Written tasks:
1) Copy from the Java encoding thread the passage that begins at the words "But your code" and stops after the words "is declared incorrectly.".
2) Answer these questions from the Java encoding thread:
(a) In which encoding does the original poster say the web page content is encoded?
(b) According to the first reply, which encoding does Java use internally?
(c) Which method does the second reply say can be used to check which encoding is really used?

Text passage:

Reputation: 1080
HI! I have a web page content in encoded in ISO-8859-2. How to convert a stream encoded in this charset to java's UTF-8. I'm trying the code below, but it does not work. It messes up some characters. Is there some other way to do this?
BufferedInputStream inp = new BufferedInputStream(in);
byte[] buffer = new byte[8192];
int len1 = 0;
try{
while ( (len1 = inp.read(buffer)) != -1 )
{
String buff = new String(buffer,0,len1,"ISO-8859-2");
stranica.append(buff);
}
Upvotes: 1
Views: 14532
Reputation: 346260
How to convert a stream encoded in this charset to java's UTF-8
Wrong assumption: Java uses UTF-16 internally, not UTF-8.
But your code actually looks correct and should work. Are you absolutely sure the webpage is in fact encoded in ISO-8859-2? Maybe its encoding is declared incorrectly.
Or perhaps the real problem is not with the reading code that you've shown, but with whatever code you use to work with the result. How and where do these "messed up characters" manifest?
Upvotes: 3
Reputation: 11513
Try it with an InputStreamReader and Charset:
InputStreamReader inp = new InputStreamReader(in, Charset.forName("ISO-8859-2"));
BufferedReader rd = new BufferedReader(inp);
String l;
while ((l = rd.readLine()) != null) {
...
}
If you get an UnsupportedCharsetException
, you know what's your problem... Also, with inp.getEncoding()
you can check which encoding is really used.
Upvotes: 4

Supplied entries:
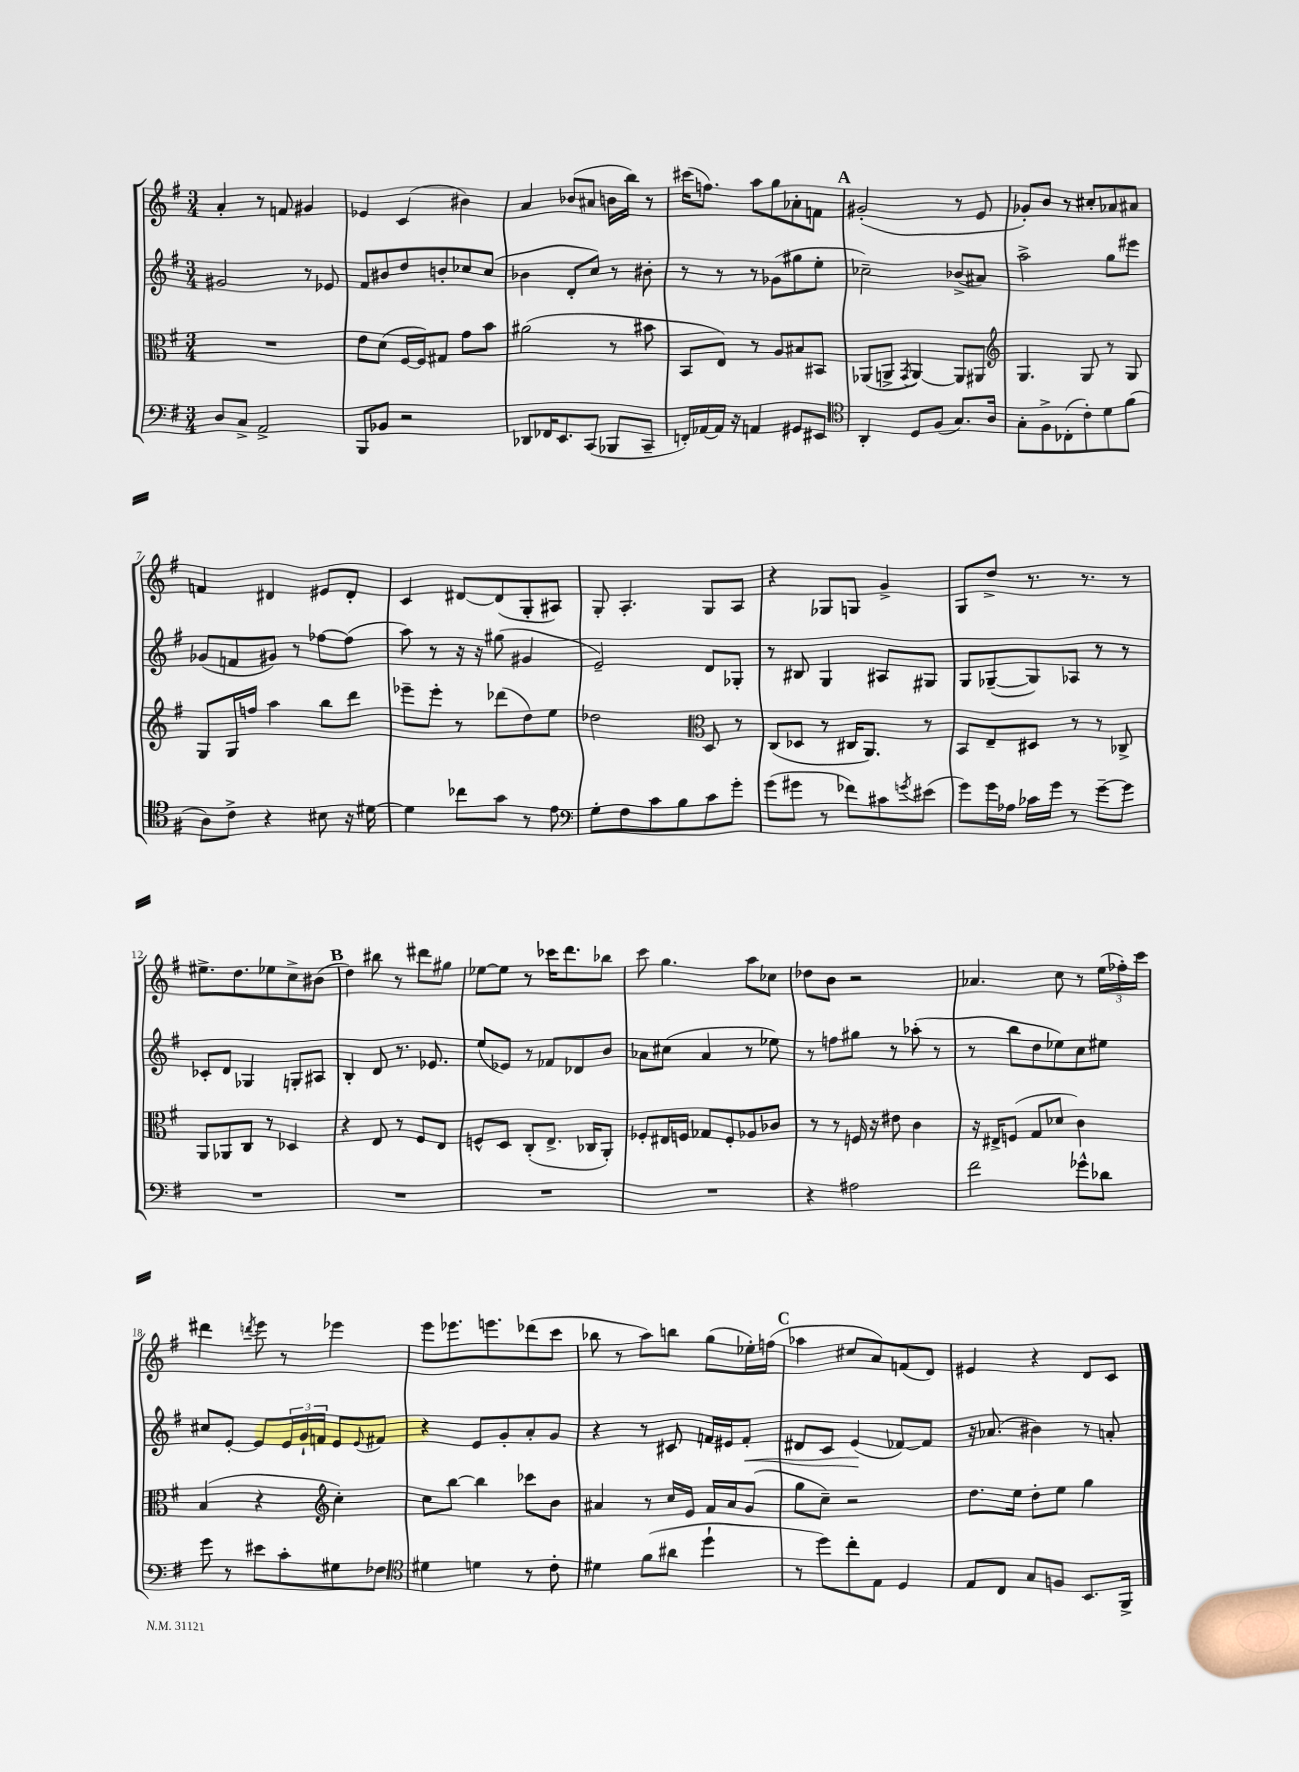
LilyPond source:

<<
\new StaffGroup <<
\new Staff = "s0" {
    \clef treble \key g \major \numericTimeSignature \time 3/4
    a'4-. r8 f'8 gis'4 |
    ees'4 c'4( bis'4) |
    a'4 bes'8( ais'8 b'16 b''16) r8 |
    cis'''16( f''8.) a''8 g''8 aes'8-. f'8 |
    \mark \markup { \bold "A" } gis'2-.( r8 e'8 |
    ges'8-.) b'8 r8 cis''8-. aes'8 ais'8 |
    f'4 dis'4 eis'8 dis'8-. |
    c'4 dis'8~ dis'8( g8-. ais8) |
    g8-. a4.-. g8 a8 |
    r4 ges8 g8 g'4-> |
    g8 d''8-> r8. r8. r8 |
    eis''8.-> d''8. ees''8 c''8-> bis'8( |
    \mark \markup { \bold "B" } d''4) bis''8 r8 dis'''8 gis''8 |
    ees''8~ ees''8 r8 ces'''16 d'''8. bes''8 |
    c'''8 g''4. a''8 ces''8 |
    des''8 b'8 r2 |
    aes'4. c''8 r8 \tuplet 3/2 { e''16( fes''16-.) c'''16 } |
    dis'''4 \acciaccatura { d'''8 } e'''8 r8 ees'''4 |
    e'''8 ees'''8. e'''8. des'''8( c'''8 |
    bes''8 r8 a''8) b''8 g''8( ees''16-.) f''16( |
    \mark \markup { \bold "C" } aes''4 cis''8 a'8) f'8( d'8) |
    eis'4 r4 d'8 c'8 \bar "|." |
}
\new Staff = "s1" {
    \clef treble \key g \major \numericTimeSignature \time 3/4
    gis'2 r8 ees'8 |
    fis'8 bis'8 d''8 b'8-. ces''8 ces''8( |
    bes'4 d'8-. c''8) r8 bis'8-. |
    r8 r8 r8 ges'8( gis''8 e''8-. |
    \mark \markup { \bold "A" } ces''2--) bes'8->( ais'8) |
    a''2-> g''8 eis'''8 |
    ges'8( f'8 gis'8) r8 fes''8~ fes''8( |
    a''8) r8 r16 r16 gis''8( gis'4 |
    e'2--) d'8 ges8-. |
    r8 bis8 g4 ais8 gis8 |
    g8 ges8~--( ges8) aes8 r8 r8 |
    ces'8-. d'8 ges4 g8-. ais8 |
    \mark \markup { \bold "B" } b4-. d'8 r8. ees'8. |
    e''8( ees'8) r8 fes'8 des'8 b'8 |
    aes'8 cis''8( aes'4 r8 ees''8) |
    r8 f''8 gis''8 r8 aes''8-.( r8 |
    r8 b''8 d''8 ees''8) c''8 eis''8 |
    cis''8 e'8~-. e'8 \tuplet 3/2 { e'16 g'16-! f'16 } e'8 \appoggiatura { e'8 } fis'8 |
    r4 e'8 g'8-. a'8-. g'8 |
    r4 r8 cis'8 f'16 eis'16 f'8-.\< |
    \mark \markup { \bold "C" } dis'8 c'8 e'4\!( fes'8~) fes'8 |
    r16 aes'8.( bis'4) r8 a'8-. \bar "|." |
}
\new Staff = "s2" {
    \clef alto \key g \major \numericTimeSignature \time 3/4
    R2. |
    e'8 d'8( fis16~ fis16) gis8 g'8 b'8 |
    ais'2( r8 bis'8 |
    b,8 e8) r8 a8 bis8 bis,8 |
    \mark \markup { \bold "A" } aes,8( a,8-> \acciaccatura { g,8 } a,4~) a,8 ais,8 |
    \clef treble g4. g8 r8 g8 |
    g8 g16 f''16 a''4 b''8 d'''8 |
    ees'''8-- ees'''8-. r8 des'''8( d''8) e''8 |
    des''2 \clef alto d8 r8 |
    c8( des8 r8 cis16 a,8.) r8 |
    b,8 e8-- dis8 r8 r8 ces8-> |
    a,8 aes,8 c8 r8 des4 |
    \mark \markup { \bold "B" } r4 e8 r8 fis8 e8 |
    f8-^ d8 c8-.( e8.-> ces16 a,8-.) |
    fes8-. eis16 f16 ges8 f8-. aes8 ces'8 |
    r8 r8 f16 r16 eis'8 c'4 |
    r16 eis16-> f8( g8 des'8 c'4) |
    b4( r4 \clef treble c''4-.) |
    c''8 b''8~ b''4 ces'''8 b'8 |
    ais'4 r8 c''16 e'16 fis'16 ais'16 g'8( |
    \mark \markup { \bold "C" } g''8 c''8--) r2 |
    d''8. e''16 d''8-. e''8 g''4 \bar "|." |
}
\new Staff = "s3" {
    \clef bass \key g \major \numericTimeSignature \time 3/4
    d8 c8-> a,2-> |
    b,,8 bes,8 r2 |
    des,8 fes,16 e,8. c,8( bes,,8 c,8-- |
    f,16-.) aes,16~ aes,16 r16 a,4 gis,8 eis,8 |
    \mark \markup { \bold "A" } \clef tenor a,4-. d8 fis8( g8.) a16 |
    g8-. fis8-> ces8-.( c'8-.) d'8 fis'8( |
    a8) c'8-> r4 bis8 r16 dis'16~ |
    dis'4 ces''8 g'8 r8 e'8 |
    \clef bass g8-. fis8 c'8 b8 c'8 g'8-. |
    g'8( gis'8 r8 fes'8) cis'8 \acciaccatura { g'8 } eis'8( |
    g'8) g'16 aes16 ces'16 g'16 r8 g'8~-- g'8 |
    R2. |
    \mark \markup { \bold "B" } R2. |
    R2. |
    R2. |
    r4 ais2 |
    fis'2 ges'8-^ des'8 |
    g'8 r8 eis'8 c'8-. gis8 fes8 |
    \clef tenor dis'4 d'4 r8 c'8-. |
    dis'4 fis'8( ais'8 d''4-! |
    \mark \markup { \bold "C" } r8 d''8) c''8-. e8 d4 |
    e8 c8 g8 f8 b,8. fis,16-> \bar "|." |
}
>>
>>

Answers per task:
1)
But your code actually looks correct and should work. Are you absolutely sure the webpage is in fact encoded in ISO-8859-2? Maybe its encoding is declared incorrectly.

2)
(a) ISO-8859-2
(b) UTF-16
(c) inp.getEncoding()